Aku terinfeksi. Ya, kalian pasti sudah tahu aku terinfeksi apa, karena banyak sekali berita itu di media. World Health Organization (WHO) menyebutnya pandemi beberapa hari lalu. Sejujurnya, aku tidak pernah berpikir bahwa aku akan terjangkit penyakit itu. Tapi nyatanya, aku memang terjangkit. Sekarang aku tidak tahu apa yang harus kulakukan.
Tidak seperti teman - temanku, aku tidak punya uang. Bahkan aku bekerja hingga larut malam demi mendapatkan uang. Aku juga tidak punya hari cuti karena sakit. Aku menggunakan hari cuti saat aku terjangkit penyakit DBD bulan lalu.
Sherry mengatakan aku harus memerlukan surat izin dokter untuk meminta izin. Seperti yang kalian ketahui, aku tidak mampu untuk pergi ke dokter. Tentu saja ini bukan tagihan uang serangan jantung yang mahal. Tetapi dengan uang 2 juta untuk sekali pemeriksaan, itu saja sudah menghabiskan gajiku selama sebulan. Mau makan apa aku nanti?.
Aku tahu, aku harus mengkarantina diri sendiri (Self Quarantine). Tapi, aku tidak punya tabungan. Membeli obat pereda flu saja aku tidak bisa. Lagipula, Aku tidak bisa membayar kontrakanku jika aku tidak keluar rumah dan bekerja. Aku takut ibu kos akan menagihku disaat akhir bulan.Aku memeriksa jam dinding rumah. 30 menit sebelum shiftku dimulai. Aku harus segera berangkat. Aku mandi, sarapan dan tidak lupa memakai masker.
Ketika aku naik bus, penyakit ini seperti keluar dari mulutku seperti kabut hijau tebal. Kabut beracun ini membawa virus kecil yang berbahaya. Seorang anak laki - laki menatapku. Predator mikroskopik berlari melintasi kulitnya, ke mata dan mulutnya. Segera, dia juga mulai tertutup kabut hijau. Ibunya memanggil dan dia memeluk ibunya. Aku membayangkan dia sakit dan sekarat. Aku membayangkan semua orang yang tertular dari dia. Dia tersenyum kepadaku. Tersenyumlah selagi kamu bisa. Tersenyumlah sebelum wabah menular.

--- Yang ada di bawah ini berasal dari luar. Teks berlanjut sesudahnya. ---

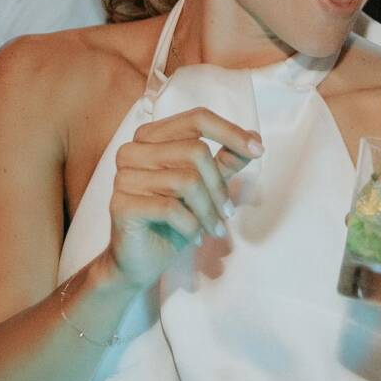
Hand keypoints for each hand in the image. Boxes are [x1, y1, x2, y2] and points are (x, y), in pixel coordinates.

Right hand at [104, 108, 262, 290]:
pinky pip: (170, 208)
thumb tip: (254, 137)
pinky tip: (194, 236)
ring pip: (186, 180)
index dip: (230, 132)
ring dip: (209, 211)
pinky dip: (191, 225)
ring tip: (214, 229)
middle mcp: (133, 151)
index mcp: (151, 137)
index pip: (196, 119)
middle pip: (195, 151)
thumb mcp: (205, 188)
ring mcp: (124, 177)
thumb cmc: (172, 221)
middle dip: (219, 186)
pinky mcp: (121, 204)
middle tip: (228, 213)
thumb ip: (225, 161)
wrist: (140, 261)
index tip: (258, 150)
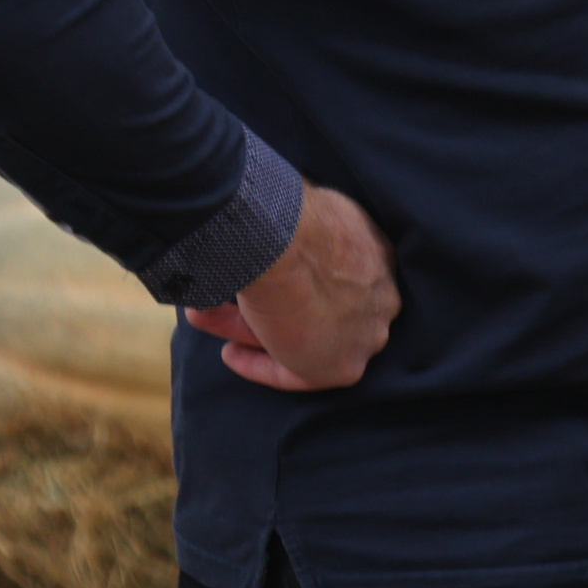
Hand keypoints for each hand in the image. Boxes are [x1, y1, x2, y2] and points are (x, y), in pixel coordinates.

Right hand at [185, 180, 399, 390]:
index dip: (295, 283)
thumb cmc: (289, 221)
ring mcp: (366, 333)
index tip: (265, 282)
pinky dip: (261, 365)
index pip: (338, 278)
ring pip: (303, 337)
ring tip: (207, 317)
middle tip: (226, 303)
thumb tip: (269, 223)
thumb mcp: (300, 214)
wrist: (286, 245)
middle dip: (268, 307)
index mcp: (377, 255)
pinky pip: (297, 373)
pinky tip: (232, 353)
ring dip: (251, 329)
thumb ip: (297, 230)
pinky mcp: (344, 366)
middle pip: (318, 309)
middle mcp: (380, 297)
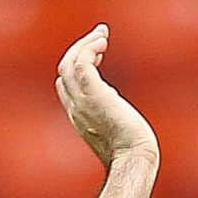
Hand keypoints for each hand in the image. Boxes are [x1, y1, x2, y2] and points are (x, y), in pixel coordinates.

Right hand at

Turun dari bus, aku melihat seorang pria menjilati saus tomat dari tanganya dan dia mulai tertutup kabut hijau. Seorang wanita yang baru saja olahraga meminum air dari keran minum publik dan mulai tertutup kabut hijau. Seorang pria tua yang sudah terinfeksi mencium anaknya dan memuntahkan kabut hijau kemulutnya.
Aku batuk. Beberapa orang mundur. Jika mereka bisa melihat apa yang aku lihat. Mereka akan menangis.
Ketika aku sampai di tempat kerja, Sherry berteriak kepadaku dan menyuruhku melepas masker. Dia mengatakan kepadaku kalau aku menakuti pelanggan. Aku memprotes tapi dia bersikeras.
"Cuci saja tanganmu." Dia berkata. "itu akan baik - baik saja."
Aku mencuci tangan, mengotori mereka lagi begitu mereka menyentuh nafas.
Pada saat aku bersiap - siap dan bekerja, wabah memenuhi ruangan seperti sauna bernoda. Aku berpikir untuk pergi. Aku berpikir untuk melarikan diri. Tetapi aku tidak melakukanya. Sebaliknya, aku tersenyum dan menyapa korban berikutnya.
"Selamat datang di McDonald's. Bolehkah aku menerima pesanan anda?".